В двенадцать часов снова раздался звон. Работу в мастерской прекратили и потянулись по камерам обедать. В камере Артура щелкнул замок. Обед состоял из похлебки и хлеба с прогорклым маргарином. После обеда надзиратель Коллинс отодвинул заслонку отверстия в двери. Его глаз, приложенный к отверстию, казался очень большим и зловещим. Он сказал:
– Вас сюда посылают не для того, чтобы бездельничать. Принимайтесь за мешки!
Артур принялся за мешки. Руки у него болели от проталкивания толстой иглы сквозь ткань, на большом пальце вскочил волдырь. Он не думал о том, что делает и зачем делает. Он работал уже автоматически, все шил и шил. Снова звук ключа в замке. Коллинс принес ужин – опять водянистая овсянка и ломоть хлеба. Войдя в камеру, он посмотрел на мешки, потом на Артура, и его короткая верхняя губа вздернулась, обнажая зубы. Не могло быть сомнений в том, что надзиратель Коллинс почему-то невзлюбил Артура. Но он не спешил издеваться над ним, у него было впереди очень много месяцев, и он по долгому опыту знал, что, если не спешить, получишь гораздо больше удовольствия. Он только сказал, как бы размышляя вслух:
– И это все, что вы сделали? Мы не потерпим здесь отлынивания от работы.
– Я не привык к этой работе, – ответил Артур. Он невольно говорил заискивающим тоном, словно чувствуя, как важно быть в милости у Коллинса. Он поднял глаза, утомленные напряжением, и ему показалось вдруг, что надзиратель стал пухнуть, особенно голова: большая уродливая голова вырастала до фантастических размеров и принимала угрожающий вид. Артуру пришлось смотреть на Коллинса, заслонив глаза рукой.

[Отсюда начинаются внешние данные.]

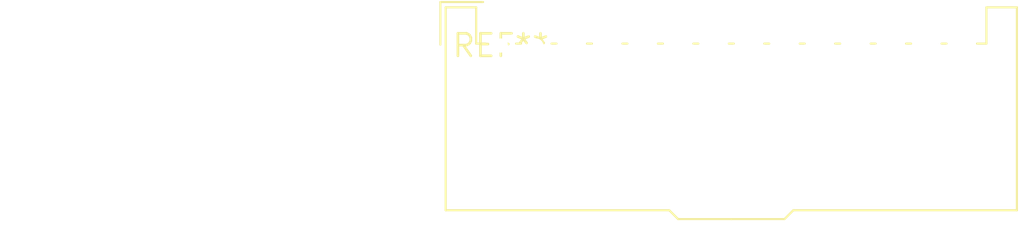
<source format=kicad_pcb>
(kicad_pcb (version 20240108) (generator pcbnew)

  (general
    (thickness 1.6)
  )

  (paper "A4")
  (layers
    (0 "F.Cu" signal)
    (31 "B.Cu" signal)
    (32 "B.Adhes" user "B.Adhesive")
    (33 "F.Adhes" user "F.Adhesive")
    (34 "B.Paste" user)
    (35 "F.Paste" user)
    (36 "B.SilkS" user "B.Silkscreen")
    (37 "F.SilkS" user "F.Silkscreen")
    (38 "B.Mask" user)
    (39 "F.Mask" user)
    (40 "Dwgs.User" user "User.Drawings")
    (41 "Cmts.User" user "User.Comments")
    (42 "Eco1.User" user "User.Eco1")
    (43 "Eco2.User" user "User.Eco2")
    (44 "Edge.Cuts" user)
    (45 "Margin" user)
    (46 "B.CrtYd" user "B.Courtyard")
    (47 "F.CrtYd" user "F.Courtyard")
    (48 "B.Fab" user)
    (49 "F.Fab" user)
    (50 "User.1" user)
    (51 "User.2" user)
    (52 "User.3" user)
    (53 "User.4" user)
    (54 "User.5" user)
    (55 "User.6" user)
    (56 "User.7" user)
    (57 "User.8" user)
    (58 "User.9" user)
  )

  (setup
    (pad_to_mask_clearance 0)
    (pcbplotparams
      (layerselection 0x00010fc_ffffffff)
      (plot_on_all_layers_selection 0x0000000_00000000)
      (disableapertmacros false)
      (usegerberextensions false)
      (usegerberattributes false)
      (usegerberadvancedattributes false)
      (creategerberjobfile false)
      (dashed_line_dash_ratio 12.000000)
      (dashed_line_gap_ratio 3.000000)
      (svgprecision 4)
      (plotframeref false)
      (viasonmask false)
      (mode 1)
      (useauxorigin false)
      (hpglpennumber 1)
      (hpglpenspeed 20)
      (hpglpendiameter 15.000000)
      (dxfpolygonmode false)
      (dxfimperialunits false)
      (dxfusepcbnewfont false)
      (psnegative false)
      (psa4output false)
      (plotreference false)
      (plotvalue false)
      (plotinvisibletext false)
      (sketchpadsonfab false)
      (subtractmaskfromsilk false)
      (outputformat 1)
      (mirror false)
      (drillshape 1)
      (scaleselection 1)
      (outputdirectory "")
    )
  )

  (net 0 "")

  (footprint "Molex_MicroClasp_55935-1430_1x14_P2.00mm_Horizontal" (layer "F.Cu") (at 0 0))

)

</source>
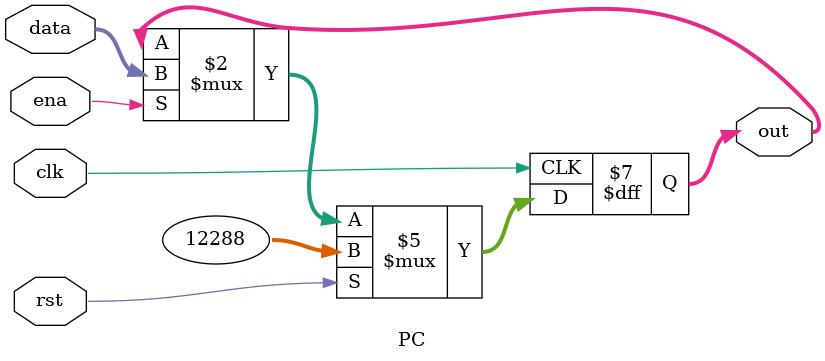
<source format=v>
module PC #(parameter WIDTH = 32)
   (input ena, clk, rst,                
   input [WIDTH-1:0] data,                
   output reg [WIDTH-1:0] out);

always @(posedge clk)     
   if(rst)         
		out <= 32'h0000_3000;      
	else if (ena)
		out <= data;

endmodule


</source>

– Советую вам поскорее привыкнуть, черт возьми! – Коллинс говорил очень тихо, но его уродливая голова еще больше надвинулась на Артура. – Не думайте, что если увильнули от военной службы, то вы найдете себе здесь теплое местечко. Шейте мешки, пока не услышите звонок!
И Артур шил, пока не услышал звонок. А услышал он его в восемь часов. Резкий металлический звон наполнил всю глубину тюремного колодца и возвестил Артуру, что впереди – ночь одиночества.
Артур сел на край кровати, тупо разглядывая широкие черные клейма в виде стрел на своих брюках хаки и обводя эти стрелы указательным пальцем. Почему он заштемпелеван стрелами? Он весь покрыт ими. Все его тело, словно скованное столбняком, пронизано потоками широких черных стрел. У него было странное ощущение небытия, ощущение какого-то душевного уничтожения. Эти стрелы его убили.
В девять часов потух свет. Посидев с минуту в темноте, Артур упал, как был, не раздеваясь, на нары и, точно оглушенный, сразу уснул.
Но спал он недолго. Вскоре после полуночи его разбудил тот же вой, что ночью. Но на этот раз вой длился, длился, словно его забыли остановить. В нем звучали бешенство и полная растерянность. Артур в темноте вскочил с постели. Сон восстановил его силы. Душа в нем снова ожила, ужасно, мучительно ожила и не могла вынести этого воя, и мрака, и одиночества. Он и сам завопил:
– Прекратите это, прекратите, ради бога, прекратите! – и начал колотить кулаками в дверь своей камеры.
Он кричал и барабанил в дверь как безумный, и не прошло минуты, как он услышал, что и другие так же вопят и колотят в двери. Из темных катакомб галерей неслись громкие крики и стук. Но никто не обратил на это внимания, и крики и стук постепенно утихли, канули во мрак и молчание.